The two Interfaces remained linked by the wormhole flaw. Because of the link, when it returned to the Solar System more than a millennium into the future of the System it had left, the Cauchy’s Interface was still connected to its twin in orbit around Jupiter — where only two centuries had passed since the departure of the Cauchy, as they had for the Cauchy’s crew.

“By passing through the wormhole,” Louise said, “it was possible to travel back and forth through time. Thus, Poole had used wormhole technology to establish a bridge across fifteen hundred years, to the future.”
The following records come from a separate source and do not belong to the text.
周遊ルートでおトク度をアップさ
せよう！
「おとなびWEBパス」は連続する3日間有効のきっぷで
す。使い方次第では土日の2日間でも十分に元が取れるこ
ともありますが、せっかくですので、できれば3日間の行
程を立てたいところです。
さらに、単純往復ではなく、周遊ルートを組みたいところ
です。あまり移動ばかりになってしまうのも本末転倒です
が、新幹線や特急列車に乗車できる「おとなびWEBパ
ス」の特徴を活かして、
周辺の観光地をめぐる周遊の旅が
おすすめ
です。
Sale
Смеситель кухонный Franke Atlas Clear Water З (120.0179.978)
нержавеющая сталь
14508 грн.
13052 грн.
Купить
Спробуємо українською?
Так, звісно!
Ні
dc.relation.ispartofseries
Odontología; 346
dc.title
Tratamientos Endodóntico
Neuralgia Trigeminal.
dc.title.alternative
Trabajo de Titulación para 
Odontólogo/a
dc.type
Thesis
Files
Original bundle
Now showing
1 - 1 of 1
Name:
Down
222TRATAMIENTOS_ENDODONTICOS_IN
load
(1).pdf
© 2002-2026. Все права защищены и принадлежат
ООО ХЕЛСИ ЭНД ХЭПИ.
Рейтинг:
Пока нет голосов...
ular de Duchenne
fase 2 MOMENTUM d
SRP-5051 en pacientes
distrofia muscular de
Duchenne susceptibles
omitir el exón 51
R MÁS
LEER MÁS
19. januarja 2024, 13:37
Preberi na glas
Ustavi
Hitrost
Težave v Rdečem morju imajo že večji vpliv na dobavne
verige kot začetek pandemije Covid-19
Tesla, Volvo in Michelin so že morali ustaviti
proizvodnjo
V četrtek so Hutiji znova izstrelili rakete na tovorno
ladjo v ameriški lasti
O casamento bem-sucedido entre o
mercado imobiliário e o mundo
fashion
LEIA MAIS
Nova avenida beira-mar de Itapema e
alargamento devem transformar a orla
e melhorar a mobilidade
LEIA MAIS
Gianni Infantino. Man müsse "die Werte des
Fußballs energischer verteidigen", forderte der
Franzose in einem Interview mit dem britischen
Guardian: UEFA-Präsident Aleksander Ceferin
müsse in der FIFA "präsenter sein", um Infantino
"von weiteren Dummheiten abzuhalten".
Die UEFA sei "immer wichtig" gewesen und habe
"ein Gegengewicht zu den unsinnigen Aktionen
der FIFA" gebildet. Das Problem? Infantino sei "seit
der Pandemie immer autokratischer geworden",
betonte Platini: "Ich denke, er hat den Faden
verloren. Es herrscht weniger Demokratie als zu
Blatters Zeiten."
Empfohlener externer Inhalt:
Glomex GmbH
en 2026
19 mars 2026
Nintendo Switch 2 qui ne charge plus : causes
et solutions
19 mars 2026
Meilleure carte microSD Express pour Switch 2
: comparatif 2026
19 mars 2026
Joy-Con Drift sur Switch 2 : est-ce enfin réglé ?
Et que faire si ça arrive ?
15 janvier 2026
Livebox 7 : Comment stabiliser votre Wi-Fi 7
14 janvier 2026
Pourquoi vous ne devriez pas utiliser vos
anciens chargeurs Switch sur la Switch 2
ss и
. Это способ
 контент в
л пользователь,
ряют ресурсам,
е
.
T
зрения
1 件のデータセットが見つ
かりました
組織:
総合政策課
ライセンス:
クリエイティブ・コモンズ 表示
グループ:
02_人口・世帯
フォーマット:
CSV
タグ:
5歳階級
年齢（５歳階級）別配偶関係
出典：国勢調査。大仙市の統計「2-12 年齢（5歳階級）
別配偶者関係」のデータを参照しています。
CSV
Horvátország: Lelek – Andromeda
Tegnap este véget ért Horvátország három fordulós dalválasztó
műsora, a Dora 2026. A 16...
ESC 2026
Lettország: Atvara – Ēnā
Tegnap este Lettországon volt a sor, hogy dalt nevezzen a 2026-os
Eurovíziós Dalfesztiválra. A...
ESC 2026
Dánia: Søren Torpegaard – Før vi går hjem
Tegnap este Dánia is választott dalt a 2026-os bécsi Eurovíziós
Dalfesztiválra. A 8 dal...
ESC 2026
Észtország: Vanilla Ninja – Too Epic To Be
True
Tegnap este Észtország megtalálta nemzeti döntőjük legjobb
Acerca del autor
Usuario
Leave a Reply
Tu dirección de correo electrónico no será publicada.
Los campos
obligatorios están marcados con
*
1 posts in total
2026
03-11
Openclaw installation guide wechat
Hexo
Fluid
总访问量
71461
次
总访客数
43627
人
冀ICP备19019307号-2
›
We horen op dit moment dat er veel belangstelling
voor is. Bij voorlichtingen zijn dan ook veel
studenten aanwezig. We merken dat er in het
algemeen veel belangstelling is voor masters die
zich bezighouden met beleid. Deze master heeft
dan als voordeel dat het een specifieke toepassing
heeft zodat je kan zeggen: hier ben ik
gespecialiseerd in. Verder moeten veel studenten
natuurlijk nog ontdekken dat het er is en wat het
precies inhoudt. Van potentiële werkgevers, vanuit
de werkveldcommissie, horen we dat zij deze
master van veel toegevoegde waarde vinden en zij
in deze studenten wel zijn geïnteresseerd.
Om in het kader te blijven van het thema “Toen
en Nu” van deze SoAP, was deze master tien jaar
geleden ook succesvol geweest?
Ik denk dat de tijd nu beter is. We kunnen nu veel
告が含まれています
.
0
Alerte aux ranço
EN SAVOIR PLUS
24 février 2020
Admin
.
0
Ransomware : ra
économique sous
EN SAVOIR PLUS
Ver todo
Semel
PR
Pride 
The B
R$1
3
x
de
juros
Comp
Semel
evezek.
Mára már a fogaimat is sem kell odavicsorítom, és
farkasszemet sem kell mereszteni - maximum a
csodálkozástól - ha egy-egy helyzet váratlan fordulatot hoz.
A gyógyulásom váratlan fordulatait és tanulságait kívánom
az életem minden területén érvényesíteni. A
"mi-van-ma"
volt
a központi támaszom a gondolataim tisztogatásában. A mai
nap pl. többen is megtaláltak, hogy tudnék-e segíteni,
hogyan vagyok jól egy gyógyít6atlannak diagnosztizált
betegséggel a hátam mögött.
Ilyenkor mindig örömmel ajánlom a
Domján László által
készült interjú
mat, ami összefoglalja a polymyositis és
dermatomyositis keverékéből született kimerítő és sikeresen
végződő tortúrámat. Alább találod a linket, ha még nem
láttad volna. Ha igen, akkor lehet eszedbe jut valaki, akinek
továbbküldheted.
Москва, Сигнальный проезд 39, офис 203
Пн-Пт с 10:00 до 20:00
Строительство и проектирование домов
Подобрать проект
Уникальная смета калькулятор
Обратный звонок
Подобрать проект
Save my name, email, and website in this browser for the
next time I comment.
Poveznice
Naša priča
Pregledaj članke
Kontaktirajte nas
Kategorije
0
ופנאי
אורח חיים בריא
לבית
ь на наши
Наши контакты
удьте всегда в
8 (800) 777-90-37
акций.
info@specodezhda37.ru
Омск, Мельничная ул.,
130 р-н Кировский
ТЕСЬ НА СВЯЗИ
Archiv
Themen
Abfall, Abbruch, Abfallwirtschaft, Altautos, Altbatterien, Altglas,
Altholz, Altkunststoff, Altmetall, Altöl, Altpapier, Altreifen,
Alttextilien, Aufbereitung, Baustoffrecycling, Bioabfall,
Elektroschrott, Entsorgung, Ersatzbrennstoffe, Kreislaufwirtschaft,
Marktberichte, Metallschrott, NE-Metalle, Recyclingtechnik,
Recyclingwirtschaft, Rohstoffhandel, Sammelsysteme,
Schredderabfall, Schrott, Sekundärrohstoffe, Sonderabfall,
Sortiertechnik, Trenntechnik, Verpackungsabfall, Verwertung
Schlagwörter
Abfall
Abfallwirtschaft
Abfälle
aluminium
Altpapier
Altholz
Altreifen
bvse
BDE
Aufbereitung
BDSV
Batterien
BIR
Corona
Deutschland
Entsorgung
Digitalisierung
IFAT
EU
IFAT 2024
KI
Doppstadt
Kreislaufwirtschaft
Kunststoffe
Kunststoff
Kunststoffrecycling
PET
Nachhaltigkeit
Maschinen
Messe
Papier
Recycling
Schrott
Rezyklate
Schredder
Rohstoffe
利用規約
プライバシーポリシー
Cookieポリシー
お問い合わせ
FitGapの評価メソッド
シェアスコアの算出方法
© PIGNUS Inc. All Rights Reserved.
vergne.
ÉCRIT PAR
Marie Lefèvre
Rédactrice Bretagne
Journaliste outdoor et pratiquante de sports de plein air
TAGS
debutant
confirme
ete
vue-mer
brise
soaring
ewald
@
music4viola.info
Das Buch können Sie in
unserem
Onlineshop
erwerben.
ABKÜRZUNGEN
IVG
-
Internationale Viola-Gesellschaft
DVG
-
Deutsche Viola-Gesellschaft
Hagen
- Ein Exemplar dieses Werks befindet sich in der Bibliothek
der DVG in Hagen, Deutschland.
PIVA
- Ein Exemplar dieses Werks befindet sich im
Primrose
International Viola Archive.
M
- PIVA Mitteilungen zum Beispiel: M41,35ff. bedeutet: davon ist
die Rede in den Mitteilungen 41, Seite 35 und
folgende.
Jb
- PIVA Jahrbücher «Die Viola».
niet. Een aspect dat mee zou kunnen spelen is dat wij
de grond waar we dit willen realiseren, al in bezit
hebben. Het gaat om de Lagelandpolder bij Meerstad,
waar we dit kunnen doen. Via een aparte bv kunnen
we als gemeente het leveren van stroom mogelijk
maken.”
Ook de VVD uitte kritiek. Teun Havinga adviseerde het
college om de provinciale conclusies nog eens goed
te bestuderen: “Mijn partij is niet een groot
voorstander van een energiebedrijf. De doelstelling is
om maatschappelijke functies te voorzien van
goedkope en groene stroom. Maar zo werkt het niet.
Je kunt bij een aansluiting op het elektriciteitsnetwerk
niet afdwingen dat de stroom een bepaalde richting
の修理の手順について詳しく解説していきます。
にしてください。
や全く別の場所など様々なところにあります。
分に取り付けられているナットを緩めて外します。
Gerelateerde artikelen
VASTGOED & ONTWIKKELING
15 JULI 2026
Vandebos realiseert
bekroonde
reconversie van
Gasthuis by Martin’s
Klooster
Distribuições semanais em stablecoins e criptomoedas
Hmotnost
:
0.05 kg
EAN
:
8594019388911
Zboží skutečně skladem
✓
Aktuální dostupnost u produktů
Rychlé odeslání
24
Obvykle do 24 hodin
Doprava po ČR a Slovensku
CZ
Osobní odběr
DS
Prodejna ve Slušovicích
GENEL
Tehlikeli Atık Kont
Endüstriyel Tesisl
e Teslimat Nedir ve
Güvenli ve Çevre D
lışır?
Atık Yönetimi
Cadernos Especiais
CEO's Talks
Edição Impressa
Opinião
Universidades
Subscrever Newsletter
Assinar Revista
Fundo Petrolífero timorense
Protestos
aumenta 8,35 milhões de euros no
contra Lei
Mark pulled at his lips. “We all know what became of this great time bridge. But — I’ve never understood — why did Poole build it?”

The Virtual spoke, his voice tired, dry — so familiar that Louise felt her heart move. Michael Poole said, “It was an experiment. I was more interested in proving the technology — the concepts — than in the final application. But — ”

“Yes, Michael?” Louise prompted.

“I had a vision — a dream perhaps — of establishing great wormhole highways across time, as well as across space. If the technology is possible, why not? What power might be afforded to the human species with the opening up of such information channels?”

“But the future didn’t welcome this great dream,” Uvarov said drily.

“No, it didn’t,” Virtual-Poole said.

The floor of the Hermit Crab’s lifedome turned transparent; space-darkness washed across it in a sudden flood that made Milpitas gasp audibly.

Louise stood and looked down. There was space-emptiness beyond her feet; her eyes told her she was suspended above an immense drop, and she had to summon all her will not to stumble, weakly, back to her chair…

And then, belatedly, she registered what she was seeing: beneath the lifedome, and extending for hundreds of yards in every direction, was a floor of some broken, irregular, bloody material — a floor of (what looked like, but couldn’t possibly be) flesh.

Louise turned slowly around, trying to make out the geometry of what she was seeing.

The flesh-surface, bathed in sickly Jovian light, curved away from her in all directions; the “floor” was actually the outer surface of a sphere — as if the Crab were embedded in an impossible moon of flesh, perhaps a mile wide. If the Crab’s drive section still existed, it was buried somewhere deep inside this immense carcass. The clean metal lines of the GUTship’s spine — which connected lifedome to drive unit — were enveloped in a gaping wound in this floor of flesh.